Am OP-Tag sei Dumas bis abends noch müde gewesen. "Das ist okay, es war eine lange Narkose. Am Sonnabend war er wieder voll da, sodass wir ihn zur Gruppe gelassen haben", so Müller-Trefzer. Ein nicht ganz unkritischer Moment. "Immerhin könnten sich die anderen Männer überlegt haben: 'Jetzt, wo der Chef weg ist, könnte ich selbst mal Chef spielen.'" Rangeleien oder Schiebereien habe es nicht gegeben, Dumas sei nach wie vor der Chef. "Er macht so Schimpansen-Dinge wie Essen, sich mit seinen Kollegen prügeln und wieder mit ihnen verstehen. Alles unauffällig."

Etwa drei Stunden hat die Operation, bei der die Samenleiter wieder miteinander verbunden wurden, gedauert.
Wie stehen die Chancen auf baldigen Nachwuchs?

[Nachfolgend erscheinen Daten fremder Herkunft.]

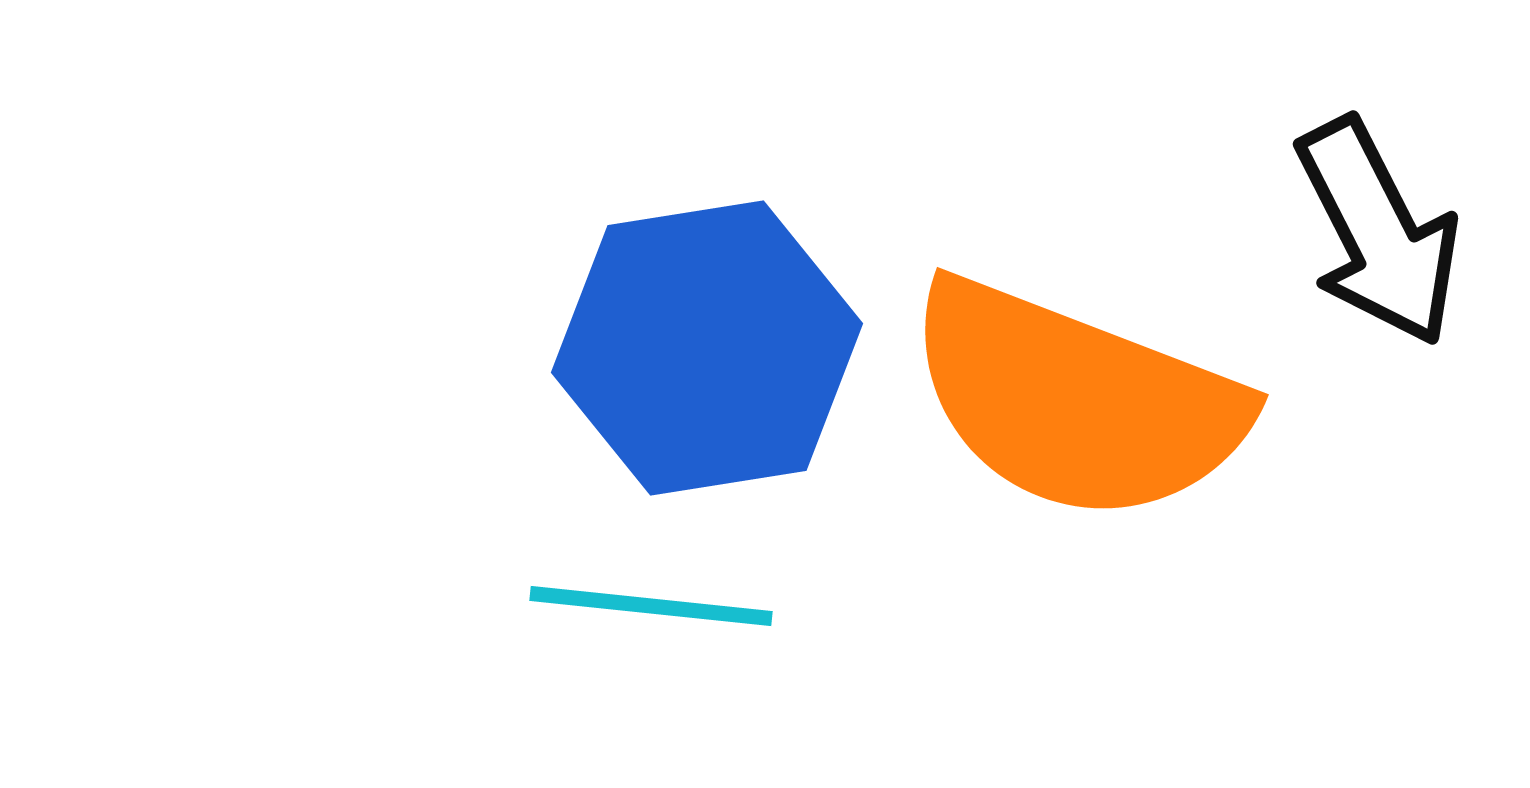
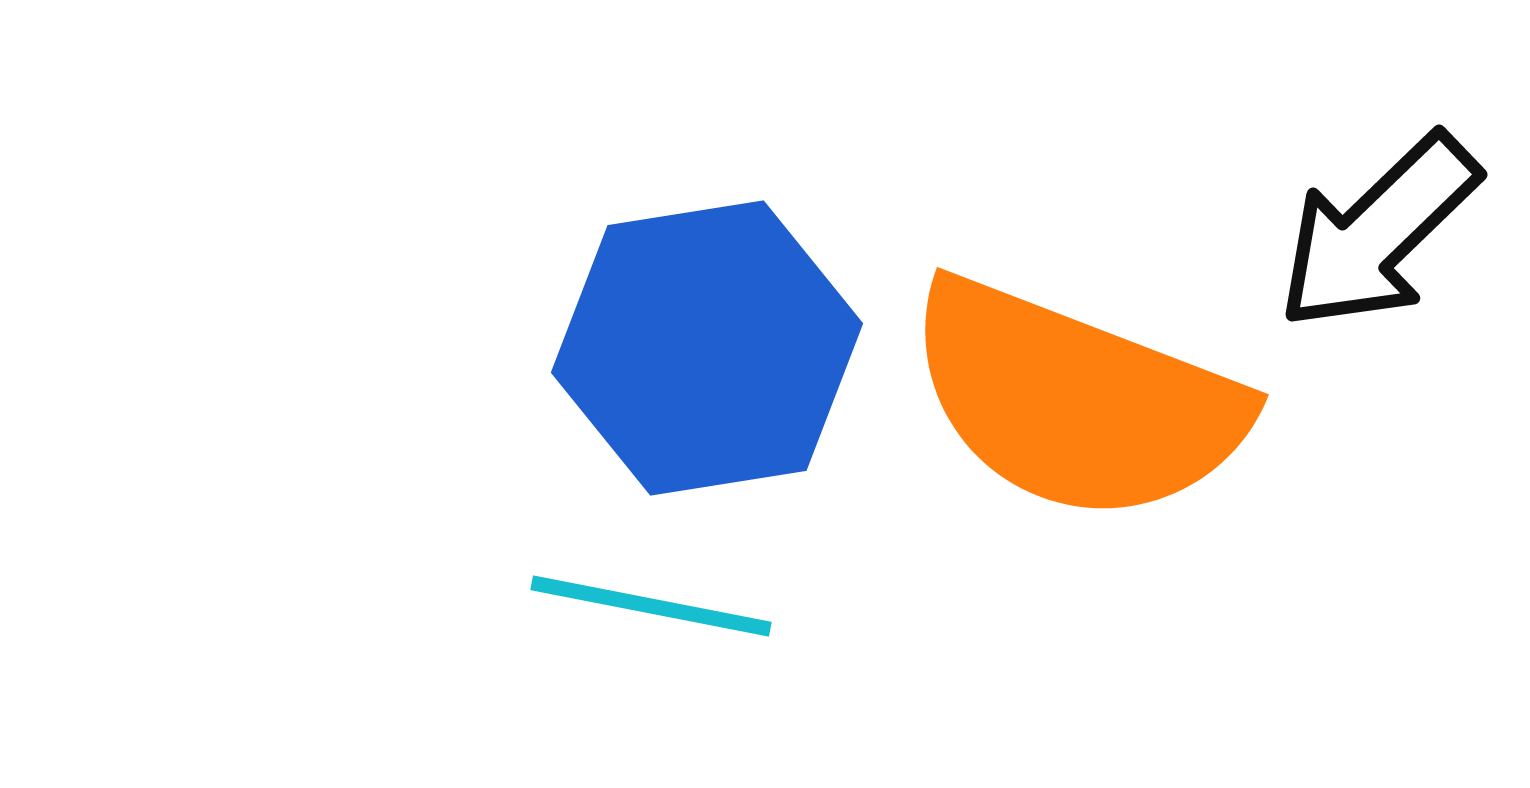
black arrow: rotated 73 degrees clockwise
cyan line: rotated 5 degrees clockwise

"Wenn die OP beim Menschen so läuft, wie sie hier gelingen konnte, liegen die Chancen auf eine spätere Zeugungsfähigkeit zwischen 70 und 90 Prozent", erklärt Melchior. Eine gute Ausgangslage. Dumas hat ein Auge auf Lizzy geworfen, eine von zwei Schimpansen-Ladys, die aus England stammen. "Letzten Endes müssen wir schauen, ob er Lizzy deckt – wobei er das regelmäßig vorher gemacht hat. Dabei ist bloß nichts passiert. Die spannende Frage ist jetzt, ob etwas passiert", so der Zoo-Tierarzt.
Beleg dafür wäre zwangsläufig die Schwangerschaft?
"Grundsätzlich ja – plus genetischem Nachweis, dass Dumas tatsächlich der Papa ist", betont Müller-Trefzer. Die Konkurrenz schlafe nicht. Der jüngere Ndutu – Jahrgang 2008 – sei im "Flegelalter" und habe Chef-Ambitionen. "Wenn der die Chance wittert, kann es sein, dass er mal schneller ist. Dumas kann seine Augen nicht überall haben."